Хрупкое тело упало на землю, после чего Лотар выпрямился. Опрокинутая на грешную землю душа, раскрывшая свои руки-крылья. Глаза орехового цвета постепенно тускнели. Капля за каплей, как стекающее с пальцев разлитое вино. Испещрённая болезнью французская девочка превращалась в безымянное существо, забытое всеми. Рубиновые капли срикошетили на правую щеку эсесовца. Он с невозмутимостью бездушной твари поддел несколько из них и слизнул языком, пробуя на вкус. Лотар сощурился и, резко развернувшись к машине, гортанно отдал приказ ехать дальше. Карл, ретировавшийся в кабину автомобиля, неожиданно для себя потупил взгляд в пол.

Уже практически оказавшись внутри, Зауер снова почувствовал покалывание в затылке. Повернув голову назад, ариец уставился на полуразрушенные бомбардировкой дома, расположенные в метрах двухсот от них. Чёрные, непроглядные глаза сощурились, впитывая что-то, одному ему видное и известное. Левый уголок губы хищно дрогнул, словно проснувшийся змей, изгибаясь в сарказме. Ноздри жадно втянули в себя воздух, будто почуяли запах знакомой до боли опасности. Но неожиданно налетевший ветер, будто чья-то невидимая рука, растрепал его темные волосы, словно хвалил за интуицию и дарил колкое предвкушение. Замерший, с горделивой осанкой, подполковник смотрел в невидимое и чувствовал… Как приятная дрожь растекается по позвоночнику, как руки уже чуют добычу, желая смять её в тисках.
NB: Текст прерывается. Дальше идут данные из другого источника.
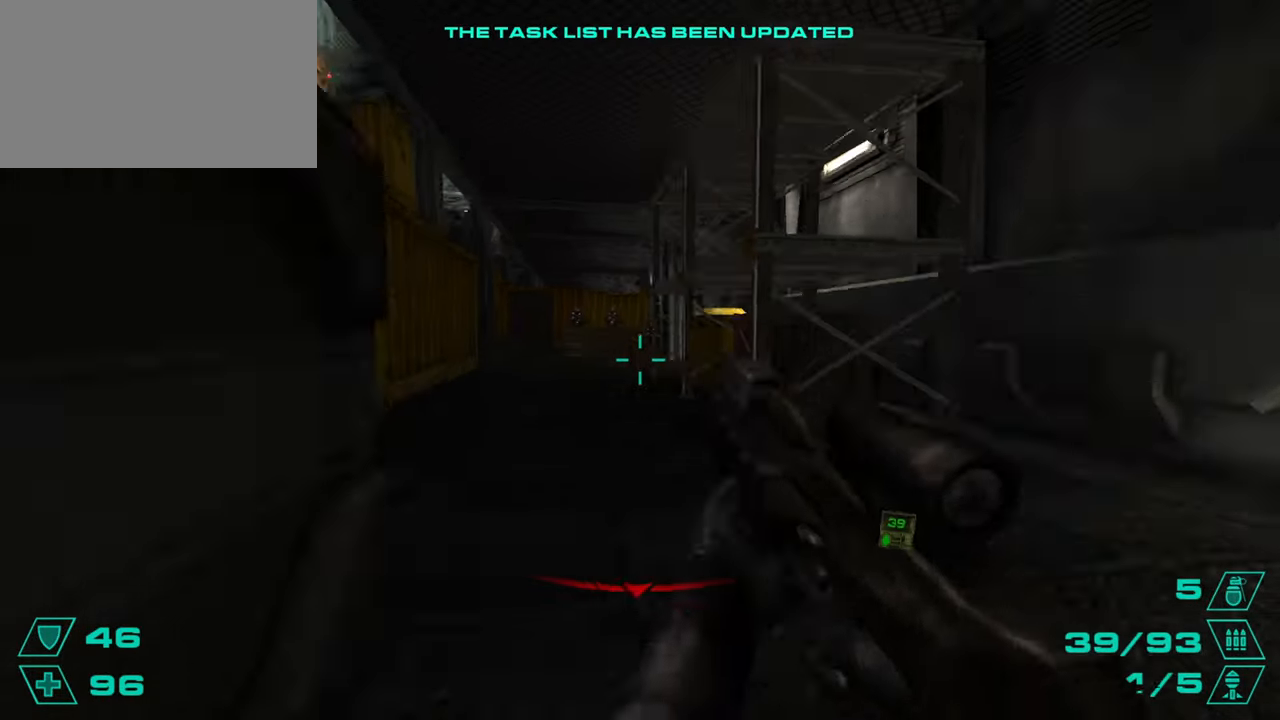
{"keys": ["w"], "mouse": ["left"], "events": [[434, "mouse_left", "down"]]}
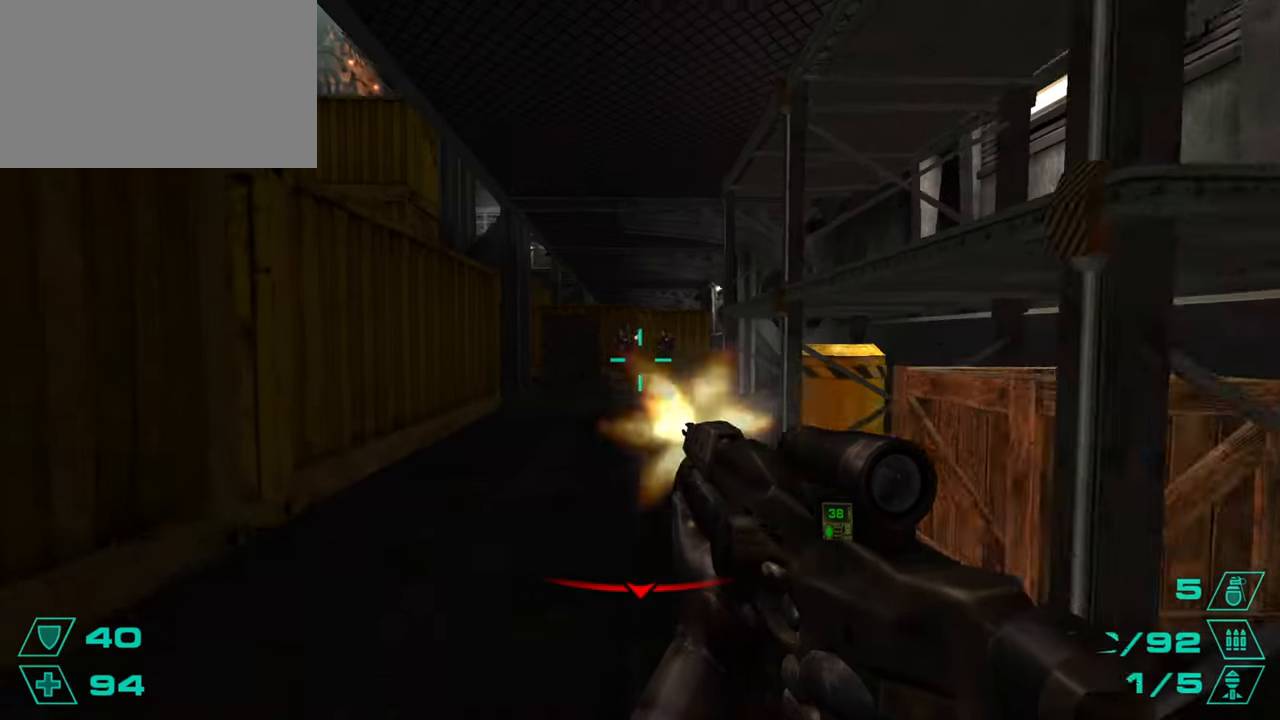
{"keys": ["w"], "mouse": ["left"], "events": []}
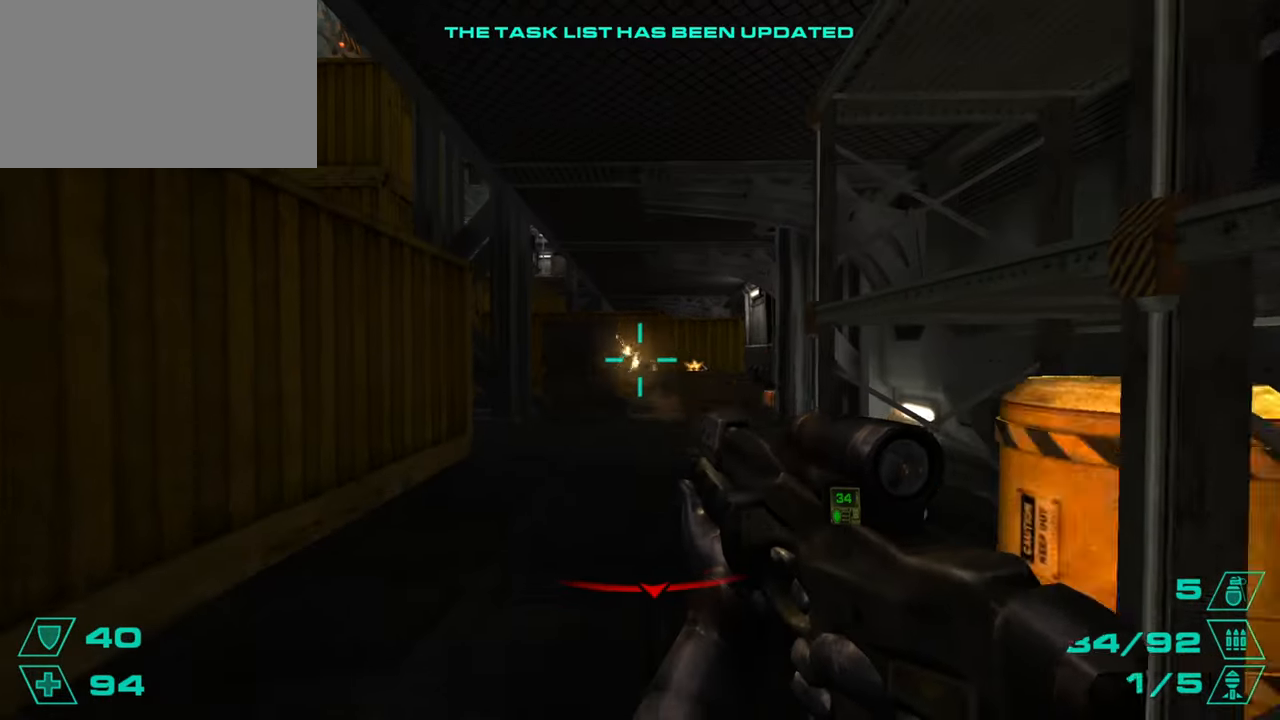
{"keys": ["w"], "mouse": [], "events": [[50, "mouse_left", "up"]]}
Мгновение — и Horch двинулся дальше, погребая под колесами улицы Франции.

Ещё буквально несколько метров, на протяжении которых ещё чувствовался вкус победы над жалкими французами, опьянённость вседозволенностью и абсолютной властью, а после — оглушающий взрыв, который разом нарушил фашистскую идиллию, отбрасывая машину, везущую нацистскую дрянь в сторону, где их уже ждали…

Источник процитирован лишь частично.